O atual governo brasileiro deu fortes sinais nessa direção, avalia o professor de relações internacionais da UnB Alcides Costa Vaz. “O novo governo fez todos os acenos possíveis e imagináveis. Podemos dizer que estamos voltando à pauta, aos espaços multilaterais e a agendas, principalmente a ambiental”, afirma.

Próximos passos

Em tese, o acordo está concluído, explica Welber Barral, ex-secretário de Comércio Exterior do governo federal e consultor do Banco Ourinvest. “Oficialmente, estamos na parte de revisão jurídica, mas essa revisão tem mais de quatro anos e não dá sinais de que quer avançar. Para fechar o acordo neste semestre, não pode reabri-lo”, explica Barral, que também é sócio da consultoria BMJ Consultores Associados.

Se passar pela revisão jurídica, o acordo será enviado para votação pelo Parlamento Europeu e para os 27 congressos nacionais na União Europeia e legislativos dos quatro países do Mercosul. Os termos econômicos, no entanto, podem valer provisoriamente, se o tratado for aprovado pelo Parlamento Europeu e pelos congressos dos países do Mercosul, sem precisar da aprovação imediata dos Estados-membros europeus.

Entraves econômicos

Além das questões ambientais, porém, há reclamações tanto por parte de setores agrícolas europeus quanto de industriais sul-americanos. “No caso da Europa, desde commodities até carnes, esses produtores perderiam para os sul-americanos”, afirma Barral. Já do lado contrário, haveria resistência na indústria automotiva argentina quanto à abertura do setor.

Outra questão é o ponto do acordo que trata das compras governamentais, prevendo que fornecedores de bens e serviços possam participar de licitações em qualquer país do tratado, sendo tratadas como empresas domésticas.

No encontro com Scholz, esse ponto foi criticado por Lula. “Em um país em desenvolvimento, como o Brasil, compras governamentais são uma forma de você fazer crescer pequenas e médias empresas.

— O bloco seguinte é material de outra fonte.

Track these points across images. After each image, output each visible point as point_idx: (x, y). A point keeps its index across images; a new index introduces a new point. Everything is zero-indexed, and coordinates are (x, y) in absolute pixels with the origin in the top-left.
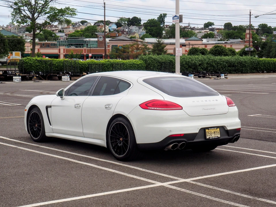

Se a gente abre mão disso, a gente está jogando fora a oportunidade das nossas pequenas e médias empresas crescerem”, disse o presidente.

Situação geopolítica favorável

O aceno de Lula à União Europeia também ocorre num momento oportuno para o bloco europeu, que enfrenta uma crise energética e de inflação causada pela invasão da Ucrânia pela Rússia. Na avaliação do ex-secretário de Comércio Exterior Welber Barral, esse contexto fez o Mercosul se tornar mais importante para a Europa, pela garantia de energia e de alimentos.

“O Mercosul tem um enorme potencial de exportar gás da Argentina e hidrogênio verde para Europa. Esse acordo facilitaria muito, com tarifas, investimentos. Tem também a parte dos alimentos, com a Europa tendo uma garantia muito maior de segurança alimentar”, afirma Barral.

O fato de Lula ter condenando, pela primeira vez, a invasão da Ucrânia pela Rússia no encontro com Scholz dá significado geopolítico ainda maior para o Brasil, avalia o analista político Thomas Traumann, da FGV.

As visitas programadas de Lula aos Estados Unidos também indicariam uma atualização nas prioridades da política externa brasileira. Para Traumann, isso indica que o eixo Sul-Sul, tradicional dos governos anteriores do PT, não é mais o único balizador das relações com os outros países.

“É cedo para falar que é menos Sul-Sul. Mas não é só Sul-Sul. Tem agora um Lula muito mais pronto a conversar no setor externo e mais aberto à Europa do que estávamos vendo durante a campanha”, diz Traumann.

União Europeia versus Brics

O aceno à UE marca o retorno das relações entre Brasil e Europa, que se enfraqueceram durante o governo Bolsonaro, num momento de menor integração entre os Brics (bloco criado por Brasil, Rússia, Índia, China e África do Sul), destaca Dawisson Belém Lopes, da UFMG.

“O bloco [Brics] ficou meio paralisado, já que a Rússia é hoje um país mais ou menos desligado das redes de cooperação internacional. Diante da paralisia dos Brics, a UE aparece como uma boa opção para substituí-lo”, diz. “Mas a Europa, por si só, tem seus encantos. Não é um second best.”

Mas isso não significa que o Brasil abrirá mão totalmente dos Brics, diz Costa Vaz. “Meu palpite é que o governo procurará acomodar interesses numa e outra direção. Tentar impulsionar os Brics, sem que isso seja interpretado como endosso à Rússia. É um equilíbrio fino, difícil, mas não vai abdicar de ter os Brics na agenda”, completa.